Initialize volumes

Contributors netapp-jolieg netapp-jsnyder

A volume is automatically initialized when it is first created. However, the Recovery Guru might advise that you manually initialize a volume to recover from certain failure conditions.

Use this option only under the guidance of technical support. You can select one or more volumes to initialize.

Before you begin
  • All I/O operations have been stopped.

  • Any devices or file systems on the volumes you want to initialize must be unmounted.

  • The volume is in Optimal status and no modification operations are in progress on the volume.*Attention: *You cannot cancel the operation after it starts. All volume data is erased. Do not try this operation unless the Recovery Guru advises you to do so. Contact technical support before you begin this procedure.

About this task

When you initialize a volume, the volume keeps its WWN, host assignments, allocated capacity, and reserved capacity settings. It also keeps the same Data Assurance (DA) settings and security settings.
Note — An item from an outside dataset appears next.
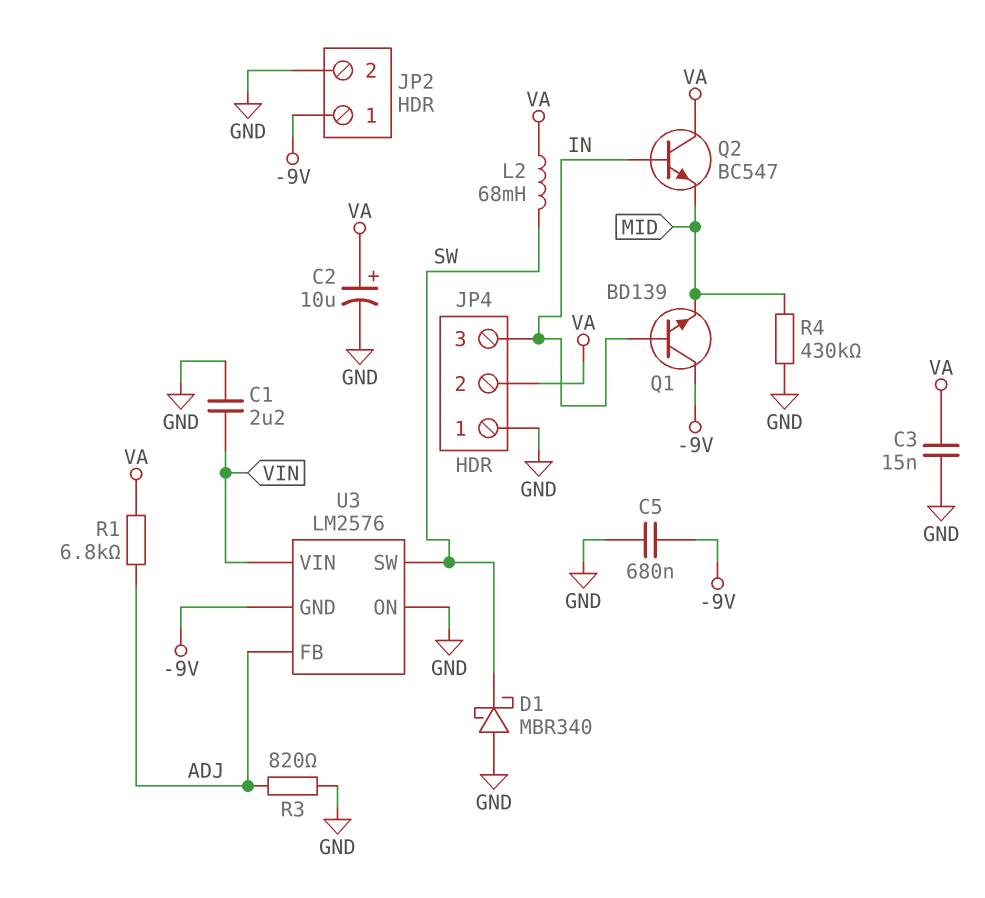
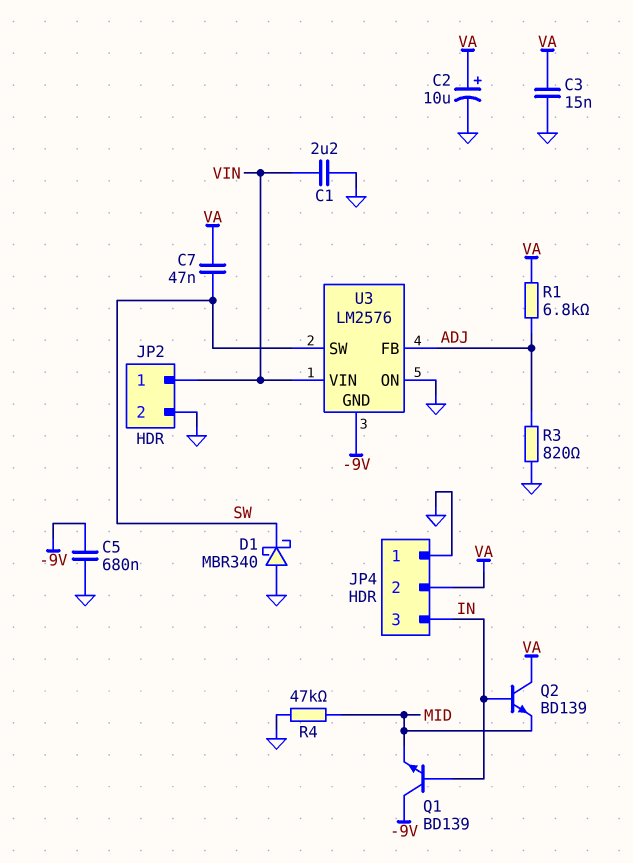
C7: none -> 47nF (SW, VA)
JP2 pin 1: -9V -> VIN
L2: 68mH (SW, VA) -> none
Q2: NPN BC547 (B IN, C VA, E MID) -> NPN BD139 (B IN, C VA, E MID)
R4: 430k (GND, MID) -> 47k (GND, MID)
The following types of volumes cannot be initialized:

  • Base volume of a snapshot volume

  • Primary volume in a mirror relationship

  • Secondary volume in a mirror relationship

  • Source volume in a volume copy

  • Target volume in a volume copy

  • Volume that already has an initialization in progress

This procedure applies only to standard volumes created from pools or volume groups.

Steps
  1. From the Manage page, select the storage array that contains the volumes you want to initialize.

  2. Select Provisioning  Manage Volumes.
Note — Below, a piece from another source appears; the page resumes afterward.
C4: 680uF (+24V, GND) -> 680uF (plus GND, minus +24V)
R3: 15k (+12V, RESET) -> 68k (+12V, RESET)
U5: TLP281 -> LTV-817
  3. Select any volume, and then select More  Initialize volumes.

    The Initialize Volumes dialog box appears. All volumes on the storage array appear in this dialog box.

  4. Select one or more volumes that you want to initialize and confirm that you want to perform the operation.

Results

The system performs the following actions:

  • Erases all data from the volumes that were initialized.

  • Clears the block indices, which causes unwritten blocks to be read as if they are zero-filled (the volume appears to be completely empty).

This operation can be lengthy and could affect system performance.